[[ Supplied data open ]]

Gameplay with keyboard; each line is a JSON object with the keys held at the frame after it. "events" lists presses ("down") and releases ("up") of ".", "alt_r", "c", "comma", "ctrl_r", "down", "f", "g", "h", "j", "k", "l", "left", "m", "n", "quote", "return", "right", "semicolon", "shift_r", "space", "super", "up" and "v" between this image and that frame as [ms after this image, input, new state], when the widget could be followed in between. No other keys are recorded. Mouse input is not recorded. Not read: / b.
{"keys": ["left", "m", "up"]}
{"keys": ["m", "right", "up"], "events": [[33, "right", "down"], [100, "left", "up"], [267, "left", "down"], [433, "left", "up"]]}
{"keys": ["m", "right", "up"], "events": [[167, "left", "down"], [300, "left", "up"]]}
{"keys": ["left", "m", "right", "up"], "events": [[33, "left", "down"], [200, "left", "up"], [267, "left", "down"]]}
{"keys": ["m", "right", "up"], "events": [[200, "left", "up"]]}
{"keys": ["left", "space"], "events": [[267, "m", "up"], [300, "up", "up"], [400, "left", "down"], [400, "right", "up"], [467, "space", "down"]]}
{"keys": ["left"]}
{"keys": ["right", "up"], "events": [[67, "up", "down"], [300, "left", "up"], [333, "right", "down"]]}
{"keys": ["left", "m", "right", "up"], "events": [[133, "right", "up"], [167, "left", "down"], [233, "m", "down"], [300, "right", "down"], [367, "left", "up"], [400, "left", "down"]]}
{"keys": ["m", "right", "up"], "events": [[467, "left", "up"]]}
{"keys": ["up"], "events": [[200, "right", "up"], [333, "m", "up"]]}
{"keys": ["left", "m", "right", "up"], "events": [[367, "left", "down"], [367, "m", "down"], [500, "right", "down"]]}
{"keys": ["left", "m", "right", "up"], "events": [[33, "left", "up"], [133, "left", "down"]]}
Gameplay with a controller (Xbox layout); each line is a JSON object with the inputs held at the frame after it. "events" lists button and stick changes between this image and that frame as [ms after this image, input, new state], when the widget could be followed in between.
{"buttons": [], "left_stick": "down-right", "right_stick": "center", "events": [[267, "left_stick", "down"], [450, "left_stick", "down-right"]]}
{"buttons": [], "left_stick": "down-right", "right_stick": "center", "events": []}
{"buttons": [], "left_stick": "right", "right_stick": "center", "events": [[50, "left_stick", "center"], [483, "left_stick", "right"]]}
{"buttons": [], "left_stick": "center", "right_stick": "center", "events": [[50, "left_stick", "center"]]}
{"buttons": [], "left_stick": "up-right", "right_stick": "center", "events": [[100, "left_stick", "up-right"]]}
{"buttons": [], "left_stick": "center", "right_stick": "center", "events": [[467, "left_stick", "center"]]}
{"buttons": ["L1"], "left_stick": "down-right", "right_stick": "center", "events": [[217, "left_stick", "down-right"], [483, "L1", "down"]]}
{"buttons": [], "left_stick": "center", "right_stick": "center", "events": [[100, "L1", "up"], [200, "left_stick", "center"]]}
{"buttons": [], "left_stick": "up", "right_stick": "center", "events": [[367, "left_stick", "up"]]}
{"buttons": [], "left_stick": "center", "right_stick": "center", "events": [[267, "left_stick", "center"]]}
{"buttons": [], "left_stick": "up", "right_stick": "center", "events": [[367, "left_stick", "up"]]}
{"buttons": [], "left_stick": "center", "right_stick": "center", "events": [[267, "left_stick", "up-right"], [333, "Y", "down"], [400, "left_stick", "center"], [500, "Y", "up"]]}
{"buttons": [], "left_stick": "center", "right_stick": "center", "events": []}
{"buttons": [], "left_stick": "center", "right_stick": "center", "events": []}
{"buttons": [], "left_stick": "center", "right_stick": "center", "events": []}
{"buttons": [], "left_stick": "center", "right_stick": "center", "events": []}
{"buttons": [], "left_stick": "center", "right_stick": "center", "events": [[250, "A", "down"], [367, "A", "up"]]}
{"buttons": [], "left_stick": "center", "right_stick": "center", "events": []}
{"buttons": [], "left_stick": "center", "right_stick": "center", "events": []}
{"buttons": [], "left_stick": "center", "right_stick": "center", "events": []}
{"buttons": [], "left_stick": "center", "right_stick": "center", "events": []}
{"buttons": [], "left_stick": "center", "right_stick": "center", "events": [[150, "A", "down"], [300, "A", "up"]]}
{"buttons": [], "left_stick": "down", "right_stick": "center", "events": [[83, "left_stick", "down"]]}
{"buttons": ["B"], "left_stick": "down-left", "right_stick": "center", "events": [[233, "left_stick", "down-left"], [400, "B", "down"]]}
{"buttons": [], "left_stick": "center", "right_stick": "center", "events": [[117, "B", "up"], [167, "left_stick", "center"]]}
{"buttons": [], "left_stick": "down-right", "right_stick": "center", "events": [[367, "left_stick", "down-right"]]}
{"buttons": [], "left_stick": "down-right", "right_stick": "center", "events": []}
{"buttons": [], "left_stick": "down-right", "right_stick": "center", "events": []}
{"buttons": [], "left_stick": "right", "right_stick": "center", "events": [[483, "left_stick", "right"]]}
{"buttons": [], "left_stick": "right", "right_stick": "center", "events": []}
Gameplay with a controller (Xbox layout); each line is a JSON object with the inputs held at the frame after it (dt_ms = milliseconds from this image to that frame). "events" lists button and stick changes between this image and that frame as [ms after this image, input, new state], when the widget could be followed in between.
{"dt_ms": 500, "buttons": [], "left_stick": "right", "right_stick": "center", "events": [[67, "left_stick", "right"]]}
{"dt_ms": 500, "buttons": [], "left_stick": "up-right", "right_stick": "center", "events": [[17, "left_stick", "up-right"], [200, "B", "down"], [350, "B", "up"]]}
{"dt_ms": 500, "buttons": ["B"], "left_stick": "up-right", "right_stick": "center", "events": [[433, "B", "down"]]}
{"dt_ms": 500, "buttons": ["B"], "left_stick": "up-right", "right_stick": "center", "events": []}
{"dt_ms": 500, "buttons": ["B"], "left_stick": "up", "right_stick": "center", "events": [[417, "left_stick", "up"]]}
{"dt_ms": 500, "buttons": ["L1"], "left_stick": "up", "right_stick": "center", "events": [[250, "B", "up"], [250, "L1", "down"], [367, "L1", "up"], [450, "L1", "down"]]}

[[ Supplied data closed ]]

■ What you will do
Repeat each entry above, keeping every word exact.

■ Completed exercise
Gameplay with keyboard; each line is a JSON object with the keys held at the frame after it. "events" lists presses ("down") and releases ("up") of ".", "alt_r", "c", "comma", "ctrl_r", "down", "f", "g", "h", "j", "k", "l", "left", "m", "n", "quote", "return", "right", "semicolon", "shift_r", "space", "super", "up" and "v" between this image and that frame as [ms after this image, input, new state], when the widget could be followed in between. No other keys are recorded. Mouse input is not recorded. Not read: / b.
{"keys": ["left", "m", "up"]}
{"keys": ["m", "right", "up"], "events": [[33, "right", "down"], [100, "left", "up"], [267, "left", "down"], [433, "left", "up"]]}
{"keys": ["m", "right", "up"], "events": [[167, "left", "down"], [300, "left", "up"]]}
{"keys": ["left", "m", "right", "up"], "events": [[33, "left", "down"], [200, "left", "up"], [267, "left", "down"]]}
{"keys": ["m", "right", "up"], "events": [[200, "left", "up"]]}
{"keys": ["left", "space"], "events": [[267, "m", "up"], [300, "up", "up"], [400, "left", "down"], [400, "right", "up"], [467, "space", "down"]]}
{"keys": ["left"]}
{"keys": ["right", "up"], "events": [[67, "up", "down"], [300, "left", "up"], [333, "right", "down"]]}
{"keys": ["left", "m", "right", "up"], "events": [[133, "right", "up"], [167, "left", "down"], [233, "m", "down"], [300, "right", "down"], [367, "left", "up"], [400, "left", "down"]]}
{"keys": ["m", "right", "up"], "events": [[467, "left", "up"]]}
{"keys": ["up"], "events": [[200, "right", "up"], [333, "m", "up"]]}
{"keys": ["left", "m", "right", "up"], "events": [[367, "left", "down"], [367, "m", "down"], [500, "right", "down"]]}
{"keys": ["left", "m", "right", "up"], "events": [[33, "left", "up"], [133, "left", "down"]]}
Gameplay with a controller (Xbox layout); each line is a JSON object with the inputs held at the frame after it. "events" lists button and stick changes between this image and that frame as [ms after this image, input, new state], when the widget could be followed in between.
{"buttons": [], "left_stick": "down-right", "right_stick": "center", "events": [[267, "left_stick", "down"], [450, "left_stick", "down-right"]]}
{"buttons": [], "left_stick": "down-right", "right_stick": "center", "events": []}
{"buttons": [], "left_stick": "right", "right_stick": "center", "events": [[50, "left_stick", "center"], [483, "left_stick", "right"]]}
{"buttons": [], "left_stick": "center", "right_stick": "center", "events": [[50, "left_stick", "center"]]}
{"buttons": [], "left_stick": "up-right", "right_stick": "center", "events": [[100, "left_stick", "up-right"]]}
{"buttons": [], "left_stick": "center", "right_stick": "center", "events": [[467, "left_stick", "center"]]}
{"buttons": ["L1"], "left_stick": "down-right", "right_stick": "center", "events": [[217, "left_stick", "down-right"], [483, "L1", "down"]]}
{"buttons": [], "left_stick": "center", "right_stick": "center", "events": [[100, "L1", "up"], [200, "left_stick", "center"]]}
{"buttons": [], "left_stick": "up", "right_stick": "center", "events": [[367, "left_stick", "up"]]}
{"buttons": [], "left_stick": "center", "right_stick": "center", "events": [[267, "left_stick", "center"]]}
{"buttons": [], "left_stick": "up", "right_stick": "center", "events": [[367, "left_stick", "up"]]}
{"buttons": [], "left_stick": "center", "right_stick": "center", "events": [[267, "left_stick", "up-right"], [333, "Y", "down"], [400, "left_stick", "center"], [500, "Y", "up"]]}
{"buttons": [], "left_stick": "center", "right_stick": "center", "events": []}
{"buttons": [], "left_stick": "center", "right_stick": "center", "events": []}
{"buttons": [], "left_stick": "center", "right_stick": "center", "events": []}
{"buttons": [], "left_stick": "center", "right_stick": "center", "events": []}
{"buttons": [], "left_stick": "center", "right_stick": "center", "events": [[250, "A", "down"], [367, "A", "up"]]}
{"buttons": [], "left_stick": "center", "right_stick": "center", "events": []}
{"buttons": [], "left_stick": "center", "right_stick": "center", "events": []}
{"buttons": [], "left_stick": "center", "right_stick": "center", "events": []}
{"buttons": [], "left_stick": "center", "right_stick": "center", "events": []}
{"buttons": [], "left_stick": "center", "right_stick": "center", "events": [[150, "A", "down"], [300, "A", "up"]]}
{"buttons": [], "left_stick": "down", "right_stick": "center", "events": [[83, "left_stick", "down"]]}
{"buttons": ["B"], "left_stick": "down-left", "right_stick": "center", "events": [[233, "left_stick", "down-left"], [400, "B", "down"]]}
{"buttons": [], "left_stick": "center", "right_stick": "center", "events": [[117, "B", "up"], [167, "left_stick", "center"]]}
{"buttons": [], "left_stick": "down-right", "right_stick": "center", "events": [[367, "left_stick", "down-right"]]}
{"buttons": [], "left_stick": "down-right", "right_stick": "center", "events": []}
{"buttons": [], "left_stick": "down-right", "right_stick": "center", "events": []}
{"buttons": [], "left_stick": "right", "right_stick": "center", "events": [[483, "left_stick", "right"]]}
{"buttons": [], "left_stick": "right", "right_stick": "center", "events": []}
Gameplay with a controller (Xbox layout); each line is a JSON object with the inputs held at the frame after it (dt_ms = milliseconds from this image to that frame). "events" lists button and stick changes between this image and that frame as [ms after this image, input, new state], when the widget could be followed in between.
{"dt_ms": 500, "buttons": [], "left_stick": "right", "right_stick": "center", "events": [[67, "left_stick", "right"]]}
{"dt_ms": 500, "buttons": [], "left_stick": "up-right", "right_stick": "center", "events": [[17, "left_stick", "up-right"], [200, "B", "down"], [350, "B", "up"]]}
{"dt_ms": 500, "buttons": ["B"], "left_stick": "up-right", "right_stick": "center", "events": [[433, "B", "down"]]}
{"dt_ms": 500, "buttons": ["B"], "left_stick": "up-right", "right_stick": "center", "events": []}
{"dt_ms": 500, "buttons": ["B"], "left_stick": "up", "right_stick": "center", "events": [[417, "left_stick", "up"]]}
{"dt_ms": 500, "buttons": ["L1"], "left_stick": "up", "right_stick": "center", "events": [[250, "B", "up"], [250, "L1", "down"], [367, "L1", "up"], [450, "L1", "down"]]}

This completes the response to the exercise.